The CRT funding received to date has broadly enabled rapid adoption of single cell (and now spatial) profiling of multiple cancer types across Perth. It has built collaborative teams involving early career researchers and has helped leverage funding for next generation sequencing equipment (ACRF) and a broad genomics platform to support Western Australia (GenomicsWA). We are at an exciting time for the consortium, with the first batch of high-quality publications beginning to be published, and numerous major collaborative research projects advancing strongly. In the next 4 years, we will leverage the established consortium capabilities and collaborations to drive major advances in key aspects of cancer biology and research capability, with a focus on three themes:
- Tumour microenvironment and immunology,
- Tumour clonal heterogeneity, relapse and resistance, and
- Disruptive technologies for new capabilities.

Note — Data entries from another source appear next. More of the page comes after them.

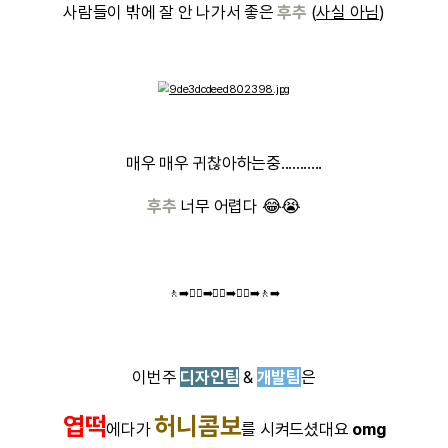
유진선임님
은 석촌호수 근처
닭갈비
를 드셨대요오오
석촌호수
근처에 오픈 30분 전부터 줄서
곳이라구 하네요...
나중에 가봐야겠어용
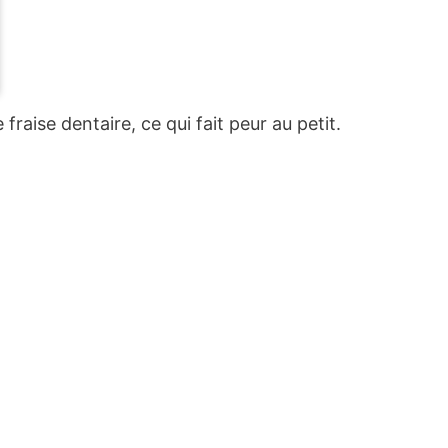
ne fraise dentaire, ce qui fait peur au petit.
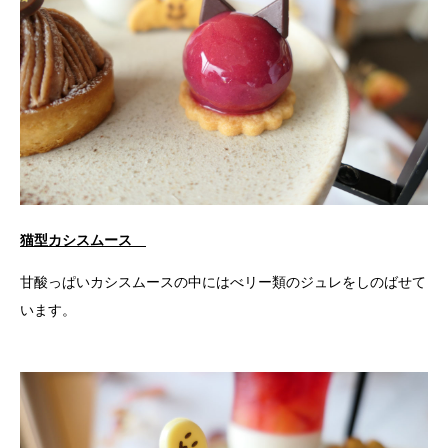
猫型カシスムース
甘酸っぱいカシスムースの中にはべリー類のジュレをしのばせて
います。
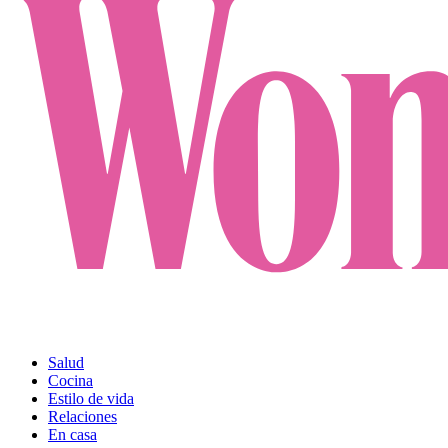
Salud
Cocina
Estilo de vida
Relaciones
En casa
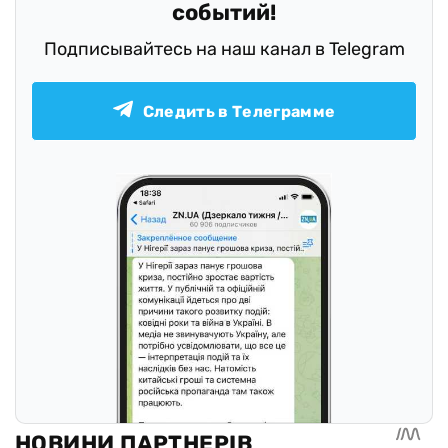
событий!
Подписывайтесь на наш канал в Telegram
Следить в Телеграмме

Continued funding out to the full nine-year term of the grant from 2017 through 2026 will enable us to deliver these high impact discoveries and publications, and for continued adoption of disruptive new genomics technologies for the benefit of the WA cancer research community, further consolidating our profile as a leading research hub of single cell cancer research in Australia and beyond.